Ефим Шуман «Немецкая волна»

14.04.2004

https://p.dw.com/p/4vhq

Мы продолжаем тему прошлого выпуска «Читального зала». Неделю назад мы рассказывали о «космических дневниках» Николая Каманина – многолетнего наставника советских космонавтов, участвовавшего в этом качестве в подготовке пилотируемых полётов. Сегодня речь пойдёт о других лётчиках, которые, как и Николай Каманин, прославились в тридцатые годы. Я познакомлю вас с книгой Юрия Каминского «Кремлёвские перелёты», которая вышла очень маленьким тиражом в Москве, в журналистском агентстве «Гласность». Её автор – журналист, в течение многих лет занимавшийся историей авиации и полярных исследований, тесно общавшийся с известными конструкторами и лётчиками – восстанавливает малоизвестные подробности легендарных дальних перелётов Чкалова, Громова, Леваневского и их экипажей.

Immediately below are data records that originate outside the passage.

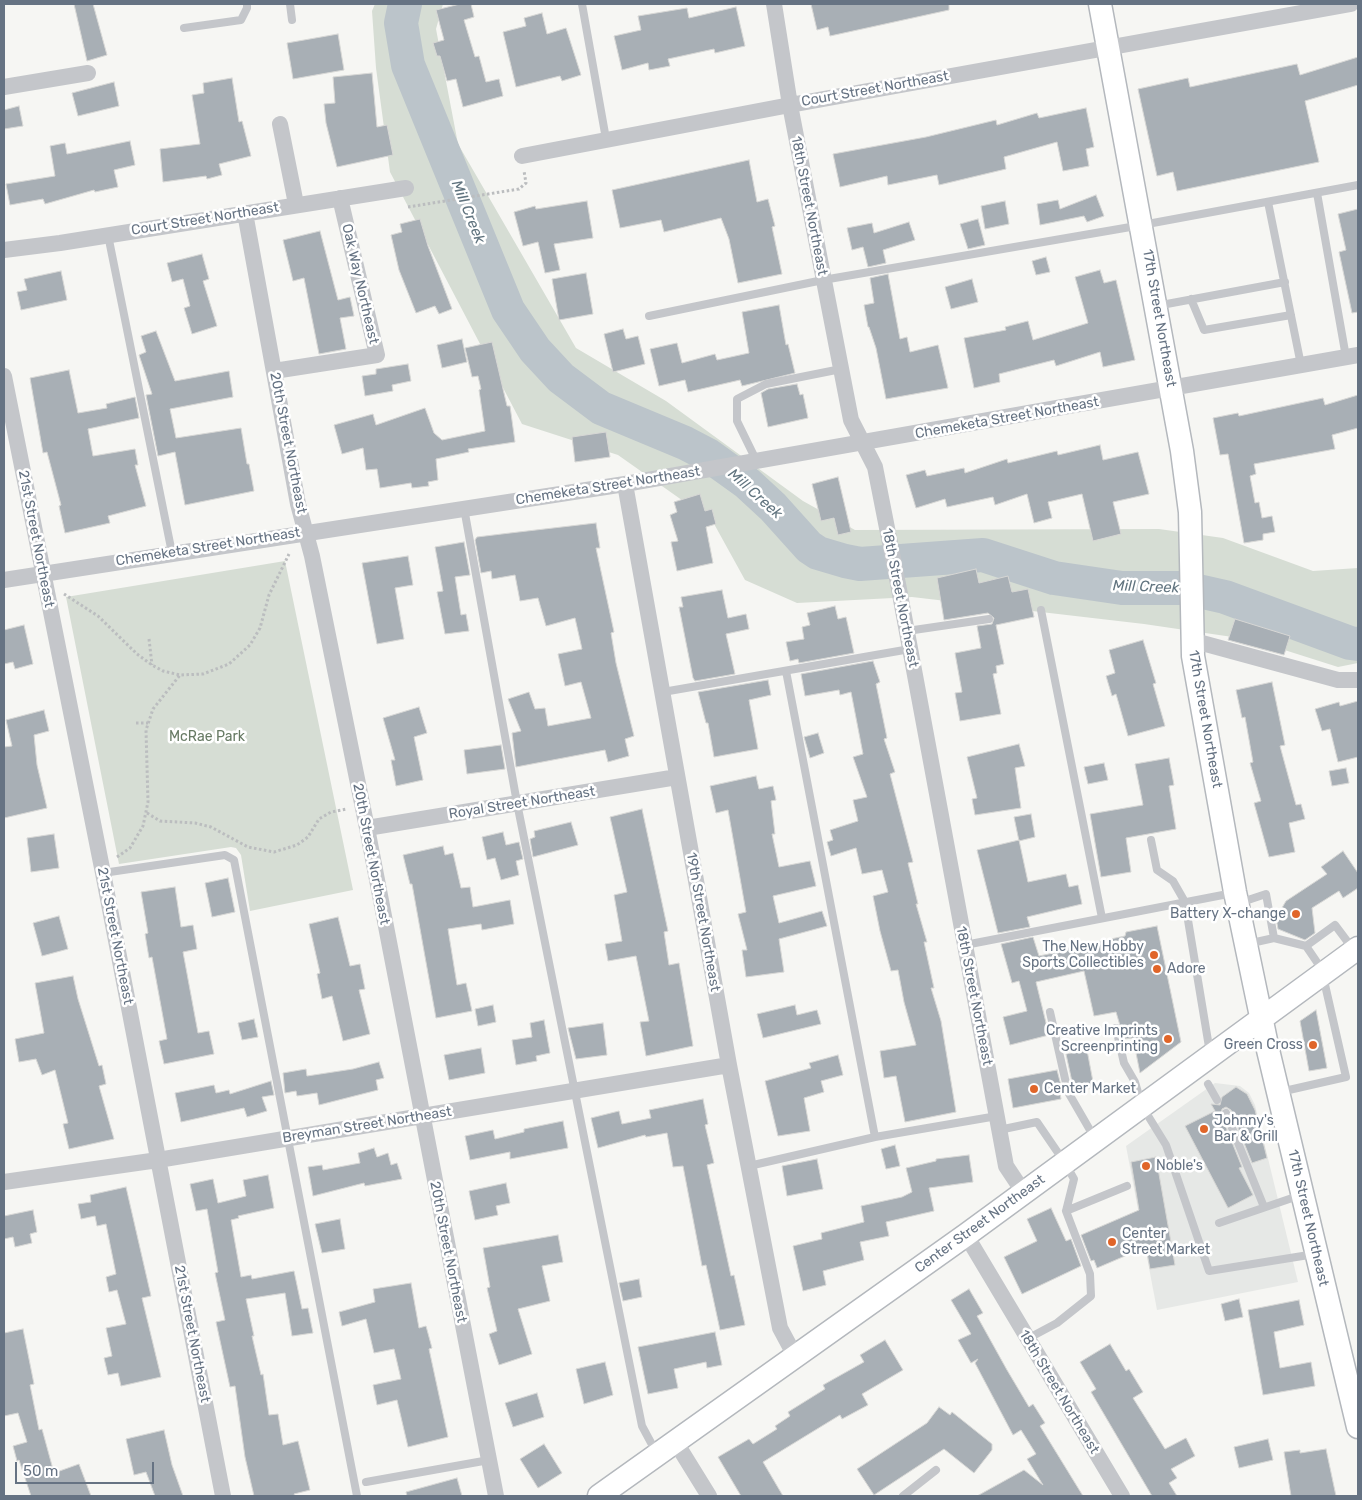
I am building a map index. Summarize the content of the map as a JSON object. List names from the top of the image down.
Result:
{
  "streets": {
    "main road": ["17th Street Northeast", "Center Street Northeast"],
    "street": [
      "Court Street Northeast",
      "18th Street Northeast",
      "Oak Way Northeast",
      "Chemeketa Street Northeast",
      "20th Street Northeast",
      "21st Street Northeast",
      "Royal Street Northeast",
      "19th Street Northeast",
      "Breyman Street Northeast"
    ]
  },
  "crossings": [
    ["Court Street Northeast", "18th Street Northeast"],
    ["Court Street Northeast", "Oak Way Northeast"],
    ["Court Street Northeast", "17th Street Northeast"],
    ["Court Street Northeast", "20th Street Northeast"],
    ["18th Street Northeast", "Chemeketa Street Northeast"],
    ["18th Street Northeast", "Center Street Northeast"],
    ["Oak Way Northeast", "20th Street Northeast"],
    ["17th Street Northeast", "Chemeketa Street Northeast"],
    ["17th Street Northeast", "Center Street Northeast"],
    ["Chemeketa Street Northeast", "20th Street Northeast"],
    ["Chemeketa Street Northeast", "21st Street Northeast"],
    ["Chemeketa Street Northeast", "19th Street Northeast"],
    ["20th Street Northeast", "Royal Street Northeast"],
    ["20th Street Northeast", "Breyman Street Northeast"],
    ["21st Street Northeast", "Breyman Street Northeast"],
    ["Royal Street Northeast", "19th Street Northeast"],
    ["19th Street Northeast", "Breyman Street Northeast"],
    ["19th Street Northeast", "Center Street Northeast"]
  ],
  "water": ["Mill Creek"],
  "parks": ["McRae Park"],
  "places": [
    "Battery X-change",
    "The New Hobby Sports Collectibles",
    "Adore",
    "Creative Imprints Screenprinting",
    "Green Cross",
    "Center Market",
    "Johnny's Bar & Grill",
    "Noble's",
    "Center Street Market"
  ],
  "scale_bar": "50 m"
}
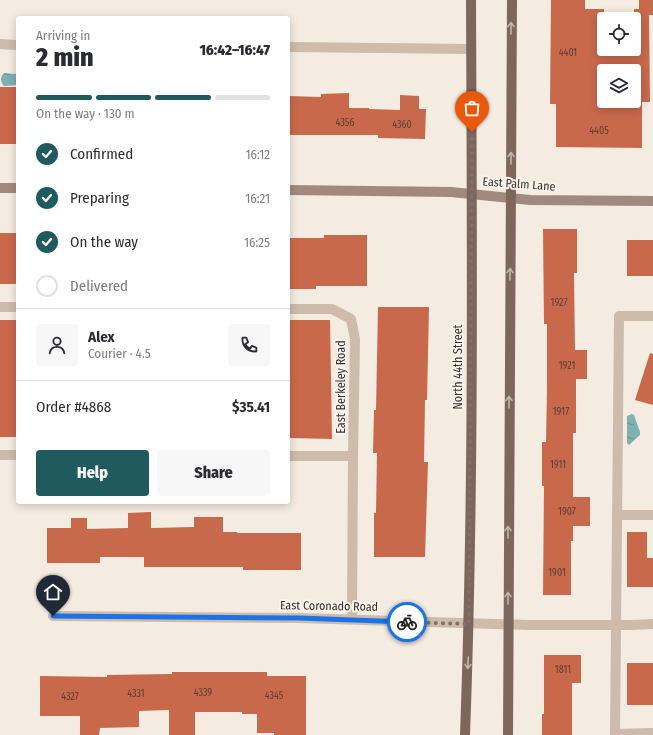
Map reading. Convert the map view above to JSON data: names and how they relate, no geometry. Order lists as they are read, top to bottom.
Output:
{
  "streets": {
    "main road": ["North 44th Street"],
    "street": ["East Palm Lane", "East Berkeley Road", "East Coronado Road"]
  },
  "crossings": [
    ["East Palm Lane", "North 44th Street"],
    ["North 44th Street", "East Coronado Road"]
  ],
  "house_numbers": [
    "4401",
    "4356",
    "4360",
    "4405",
    "1927",
    "1921",
    "1917",
    "1911",
    "1907",
    "1901",
    "1811",
    "4339",
    "4331",
    "4345",
    "4327"
  ],
  "page": {
    "heading": ["2 min", "Arriving in", "16:42–16:47"],
    "panel": [
      "Alex",
      "Courier · 4.5",
      "Order #4868",
      "$35.41"
    ],
    "bar": "On the way · 130 m",
    "list": [
      ["Confirmed", "16:12"],
      ["Preparing", "16:21"],
      ["On the way", "16:25"],
      "Delivered"
    ],
    "buttons": ["Help", "Share"]
  }
}
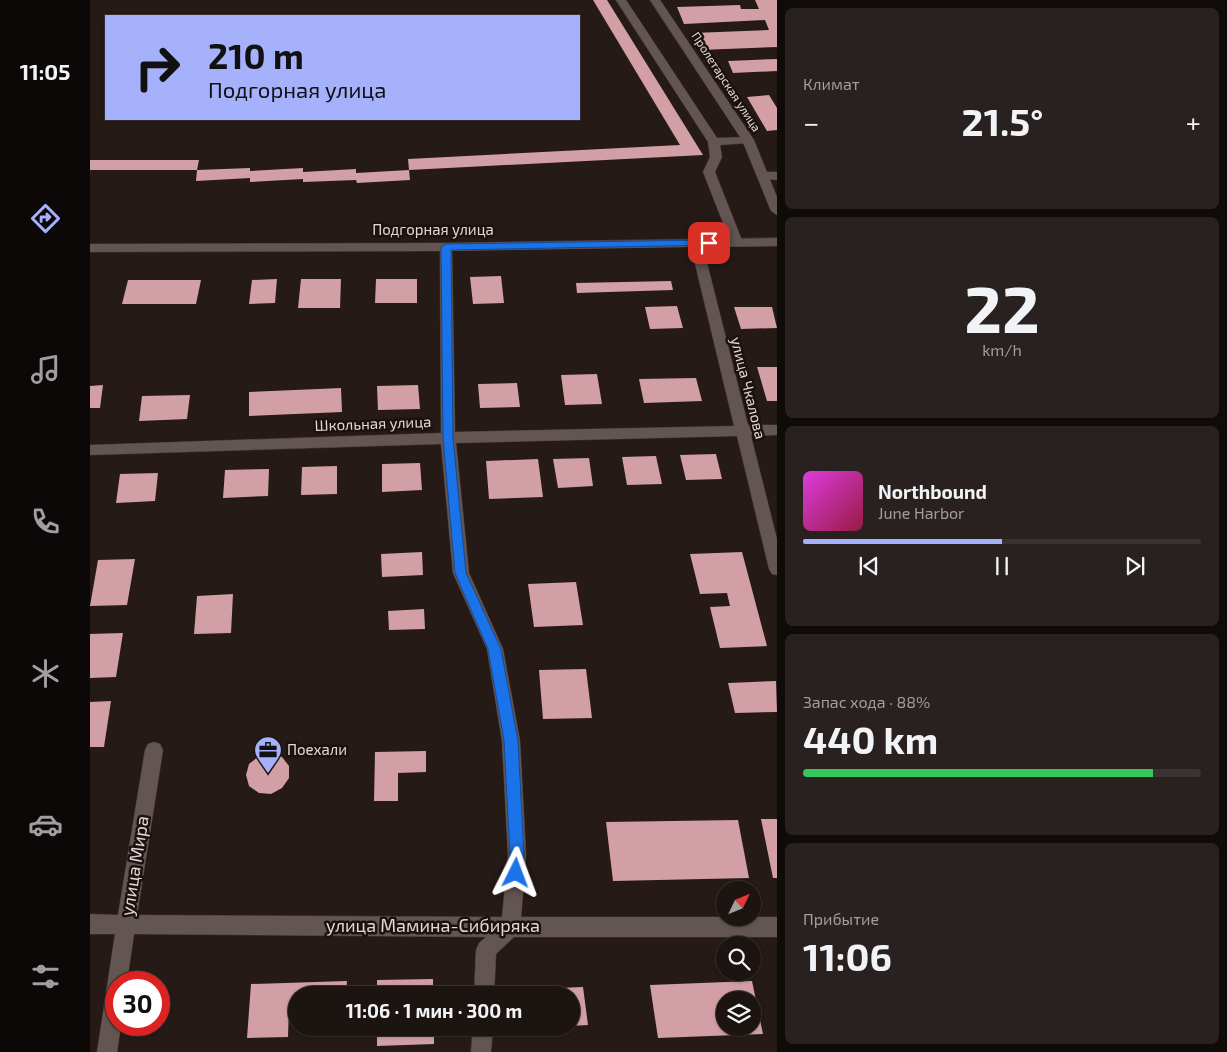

Одно из этих имён сегодня почти забыто. Это имя Сигизмунда Александровича Леваневского, который до Чкалова был главным любимцем Сталина и которому вождь прощал всё – даже скандальные неудачи. Почему именно его Сталин выбрал из семи первых Героев Советского Союза, которые спасали челюскинцев? Автор книги «Кремлёвские перелёты» считает, что причиной этого было, как это ни парадоксально звучит, польское происхождение Леваневского. В двадцатые и первой половине тридцатых годов Польша считалась главным врагом СССР. Старший брат Сигизмунда Леваневского Юзеф – тоже лётчик – служил офицером в польской армии. Он погиб, испытывая самолёт, которому предстояло побить рекорд дальности. Именно поэтому «карт–бланш» был дан младшему брату, который жил в Советском Союзе. На его примере могли задумать сильную идеологическую акцию, – пишет в своей книге Юрий Каминский, – продемонстрировать всему миру раскрытие небывалых творческих возможностей человека в социалистическом обществе. Он должен был превзойти погибшего «польского» брата по всем статьям. Потому, наверное, Леваневский и получил звание Героя за спасение челюскинцев, хотя ни одного из них не снял со льдины: он попал в тяжёлый погодный фронт и разбил свою машину. Именно Леваневскому первому пришла в голову идея беспосадочного перелёта через Северный полюс, – считает автор книги «Кремлёвские перелёты». Во всяком случае, он первый объявил об этом вслух. При его крайне болезненном самолюбии успешное осуществление этого замысла помогло бы ему завоевать уважение коллег–лётчиков, которые выражали порою плохо скрываемое недоумение обилием почестей, обрушившихся на Леваневского после челюскинской эпопеи.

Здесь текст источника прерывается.